Een andere valkuil is dat ik de teugels van het gesprek kwijt kan raken. Als
iemand anders het gesprek overneemt dan ga je niet meer op jouw doel af,
maar dan laat je het over aan degene tegenover je. Een optie om dit te
voorkomen is je doel van het gesprek te noemen of diegene er aan te
herinneren en weer die kant op te sturen. Ook een handige tip is om af en toe
een stilte te laten vallen. Dit doe ik nog te weinig, het is een handige truc om
mensen meer uit zichzelf te laten zeggen. Ik heb tenslotte geleerd dat ze niet
tegen stiltes kunnen.
Buitendeel

De organisatie van de IT’ers en docent zat goed in elkaar en daardoor heb


je op het gebied van wie doet wat op welk moment geen chaos en brengt rust
die je hard nodig hebt om je les gestructureerd te laten lopen. Jan nam de tijd
om rustig een briefing te doen zodat iedereen wist waar hij aan toe was. Deze
rust ontbreekt soms bij onze vereniging en ik zie het belang er nu weer extra
vanaf. Het enige waar wij als cursisten ons druk om maakten was de inhoud
van de les en niet de organisatie er omheen.

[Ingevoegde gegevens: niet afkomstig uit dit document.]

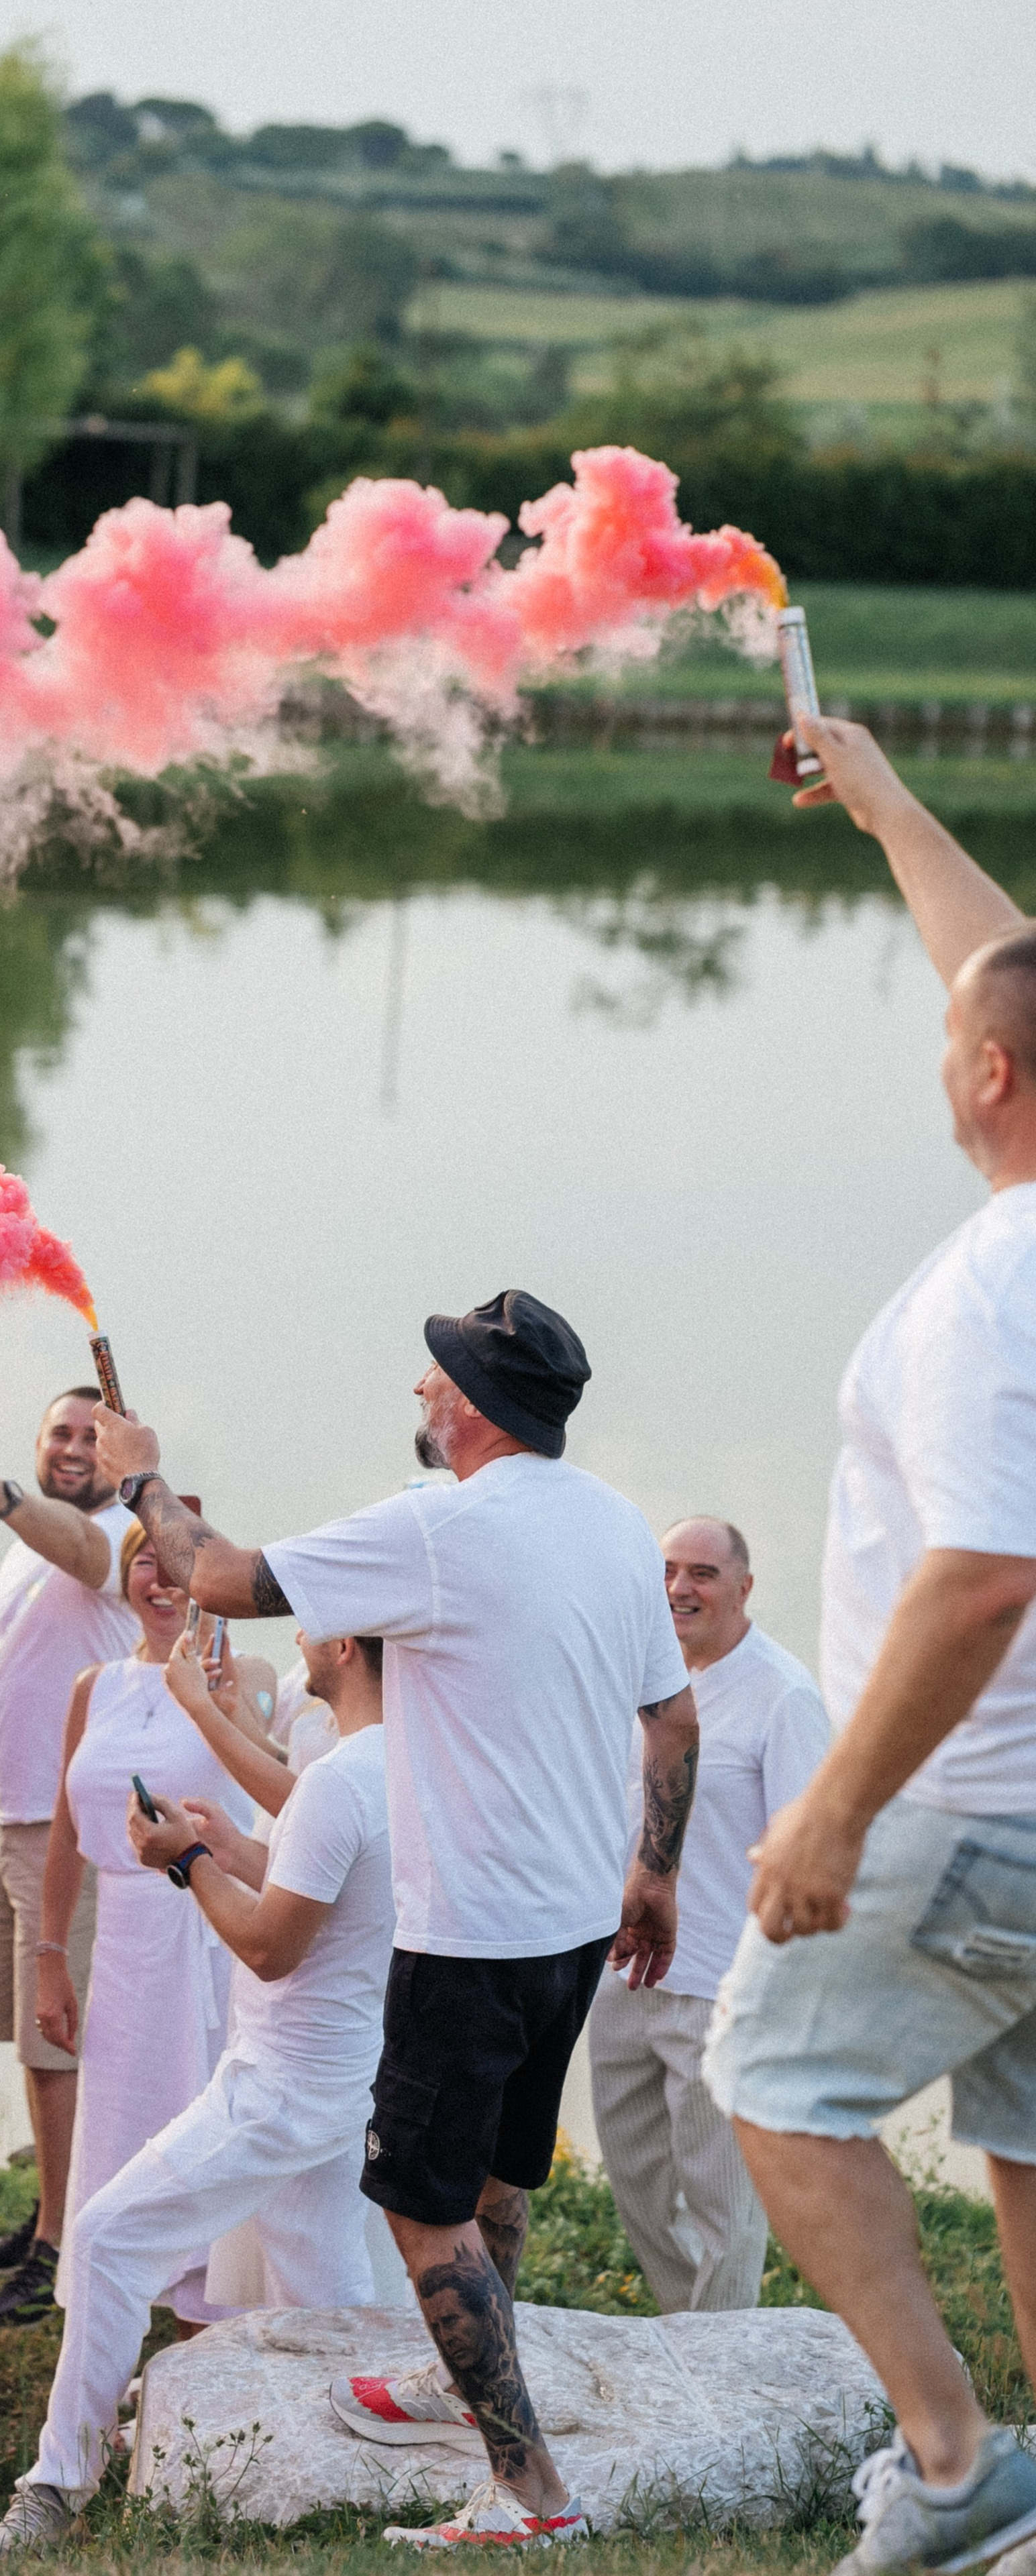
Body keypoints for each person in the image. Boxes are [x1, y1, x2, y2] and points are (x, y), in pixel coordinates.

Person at [94, 1291, 698, 2548]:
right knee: (498, 2175)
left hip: (468, 1932)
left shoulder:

Wat me wel tegenviel en voor mij een extra herinnering is dat ik er goed op
moet letten is dat Hans niet zijn spullen voor elkaar had. Zijn seal was
verkleefd en dit had hij ook twee weken van te voren kunnen ontdekken. Nu
gebeurde het terwijl een aantal cursisten de verwachting hadden les te krijgen.
Uiteindelijk is voor alles een oplossing en ook voor dit probleem, maar het
wakkert bij mij de gedacht op dat ik goed mijn eigen spullen voor elkaar moet
hebben zodat mij niet hetzelfde overkomt.

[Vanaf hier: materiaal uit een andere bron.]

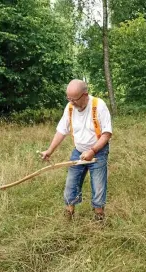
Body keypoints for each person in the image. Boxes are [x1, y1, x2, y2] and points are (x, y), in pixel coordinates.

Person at [40, 79, 112, 220]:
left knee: (98, 186)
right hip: (78, 152)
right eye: (69, 98)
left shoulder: (99, 105)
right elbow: (61, 131)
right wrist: (49, 151)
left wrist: (92, 151)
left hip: (98, 152)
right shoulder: (70, 107)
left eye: (74, 99)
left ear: (85, 94)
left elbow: (106, 134)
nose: (71, 102)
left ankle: (99, 217)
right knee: (71, 184)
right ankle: (69, 215)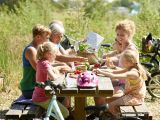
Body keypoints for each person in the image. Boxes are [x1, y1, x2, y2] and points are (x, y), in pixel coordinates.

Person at [95, 19, 140, 105]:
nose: (119, 37)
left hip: (128, 84)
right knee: (98, 87)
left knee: (101, 90)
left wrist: (107, 60)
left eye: (122, 35)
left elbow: (119, 57)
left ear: (129, 35)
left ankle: (102, 110)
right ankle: (99, 111)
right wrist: (106, 58)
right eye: (118, 34)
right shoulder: (122, 44)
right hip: (121, 79)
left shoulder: (131, 49)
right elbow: (116, 53)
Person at [93, 50, 147, 115]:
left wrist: (100, 71)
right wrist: (100, 70)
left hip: (134, 98)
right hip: (128, 95)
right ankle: (102, 115)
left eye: (122, 61)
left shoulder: (133, 73)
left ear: (128, 62)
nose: (121, 62)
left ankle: (112, 116)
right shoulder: (131, 68)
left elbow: (113, 75)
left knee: (108, 106)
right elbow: (113, 71)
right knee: (106, 100)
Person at [32, 42, 71, 118]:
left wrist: (58, 70)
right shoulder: (44, 64)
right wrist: (59, 73)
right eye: (54, 54)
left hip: (43, 94)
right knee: (65, 113)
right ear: (48, 54)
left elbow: (52, 71)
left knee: (66, 102)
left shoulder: (42, 62)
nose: (55, 56)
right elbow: (53, 77)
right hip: (42, 97)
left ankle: (50, 115)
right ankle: (49, 116)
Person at [20, 24, 51, 99]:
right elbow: (39, 69)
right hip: (30, 88)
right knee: (58, 93)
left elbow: (47, 64)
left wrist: (60, 66)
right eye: (46, 38)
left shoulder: (38, 48)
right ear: (38, 37)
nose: (48, 40)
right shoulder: (31, 50)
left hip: (38, 85)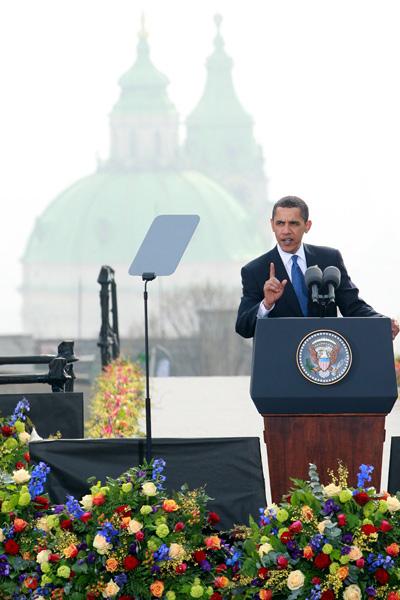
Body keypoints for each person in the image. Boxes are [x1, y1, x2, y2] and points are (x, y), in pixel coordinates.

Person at [235, 196, 399, 340]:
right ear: (272, 225)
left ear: (307, 225)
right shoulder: (255, 271)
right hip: (281, 363)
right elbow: (243, 327)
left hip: (324, 362)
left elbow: (352, 306)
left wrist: (382, 322)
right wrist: (266, 304)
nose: (286, 231)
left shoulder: (329, 259)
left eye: (293, 223)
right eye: (280, 223)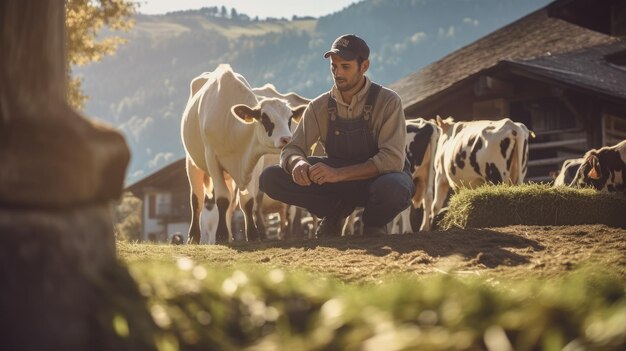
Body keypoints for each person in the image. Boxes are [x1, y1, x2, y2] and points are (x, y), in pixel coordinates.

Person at [259, 34, 415, 237]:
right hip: (337, 184)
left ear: (364, 66)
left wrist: (339, 174)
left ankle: (374, 224)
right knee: (271, 178)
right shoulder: (319, 106)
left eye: (345, 66)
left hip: (380, 179)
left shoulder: (388, 101)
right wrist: (297, 163)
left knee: (395, 187)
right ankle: (334, 213)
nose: (338, 73)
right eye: (334, 66)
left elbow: (392, 160)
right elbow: (292, 148)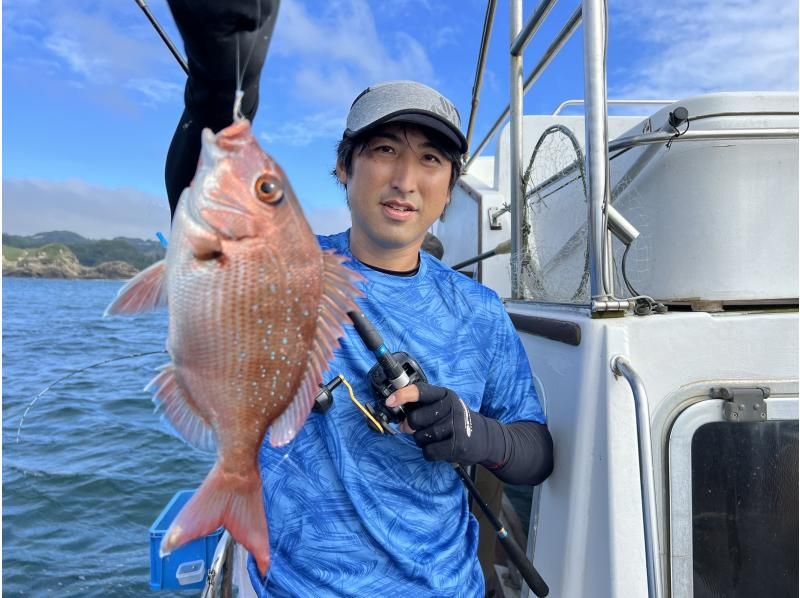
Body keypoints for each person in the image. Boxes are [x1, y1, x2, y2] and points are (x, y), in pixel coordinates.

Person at [162, 4, 553, 595]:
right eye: (384, 150)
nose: (405, 179)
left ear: (450, 188)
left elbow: (537, 451)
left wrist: (473, 432)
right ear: (344, 166)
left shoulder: (480, 312)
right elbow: (206, 198)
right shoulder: (279, 262)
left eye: (430, 159)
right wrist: (217, 84)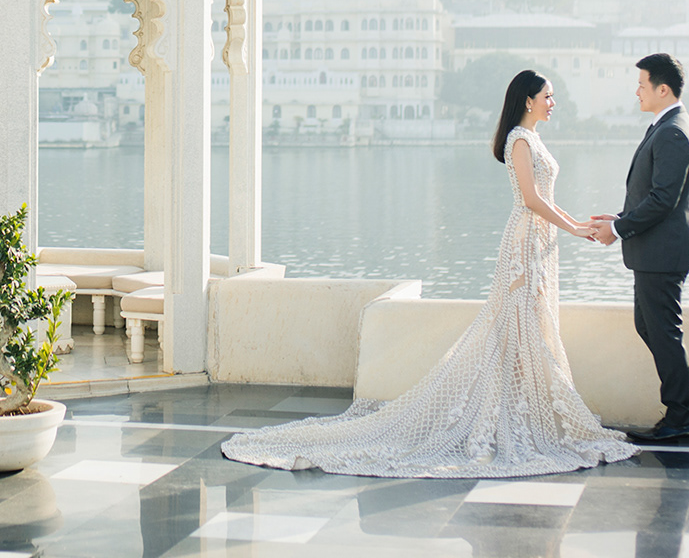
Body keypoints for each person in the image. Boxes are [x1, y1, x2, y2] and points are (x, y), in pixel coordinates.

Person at [220, 70, 635, 477]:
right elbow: (530, 199)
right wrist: (574, 228)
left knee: (530, 325)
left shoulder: (534, 138)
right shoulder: (519, 140)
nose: (553, 103)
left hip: (541, 240)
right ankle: (509, 414)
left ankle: (520, 409)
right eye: (547, 96)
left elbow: (546, 197)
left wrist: (577, 224)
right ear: (528, 100)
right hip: (525, 242)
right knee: (516, 324)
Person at [582, 53, 689, 442]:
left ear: (663, 89)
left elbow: (663, 200)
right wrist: (620, 217)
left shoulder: (673, 131)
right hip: (656, 251)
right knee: (651, 328)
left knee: (663, 333)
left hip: (662, 254)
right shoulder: (667, 126)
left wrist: (618, 229)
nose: (637, 92)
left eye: (642, 85)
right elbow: (654, 195)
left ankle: (679, 417)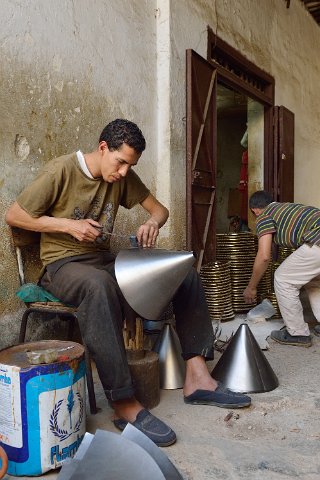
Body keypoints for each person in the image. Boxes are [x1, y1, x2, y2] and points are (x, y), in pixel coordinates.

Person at [6, 119, 251, 447]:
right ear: (103, 147)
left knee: (182, 271)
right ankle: (123, 402)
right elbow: (14, 215)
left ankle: (198, 378)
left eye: (130, 165)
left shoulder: (121, 175)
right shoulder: (60, 171)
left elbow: (160, 210)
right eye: (120, 162)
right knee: (98, 286)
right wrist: (68, 226)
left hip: (102, 263)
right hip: (63, 266)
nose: (123, 172)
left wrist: (153, 222)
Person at [243, 190, 320, 348]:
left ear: (254, 210)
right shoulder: (287, 208)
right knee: (313, 281)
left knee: (283, 278)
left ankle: (297, 333)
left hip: (318, 240)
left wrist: (251, 287)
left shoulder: (264, 216)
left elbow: (264, 256)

Ik merkte dat het zwemmen met 3 cursisten (1 buddypaar + 1 cursist als


jouw buddy) erg lastig is om overzicht te houden. In mijn geval zwom ik als
cursist met een assistent achter me en een instructeur voor me. Als je als
instructeur voor zwemt dan moet je ook oppassen dat je niet teveel stof
opwappert; je cursisten hebben daar immers last van en het kan ze nog
lastiger maken.

Vorig jaar raadde Fred Snijders me aan om voor de twee cursisten te


zwemmen met je buddy, dan bepaal jij de snelheid. Hans gaf aan dat hij altijd
achter de cursisten aan zwemt, dan kan hij ze goed in de gaten houden. Ik kies
voorlopig ook voor de positie achter de cursisten aan zodat ik de boel goed in
de gaten kan houden. Dan heb ik enkel een assistent nodig die voorop zwemt
om de richting te bepalen bij 1* in opleiding. Bij een 2* in opleiding cursist is
het direct een oefening om de juiste weg te vinden.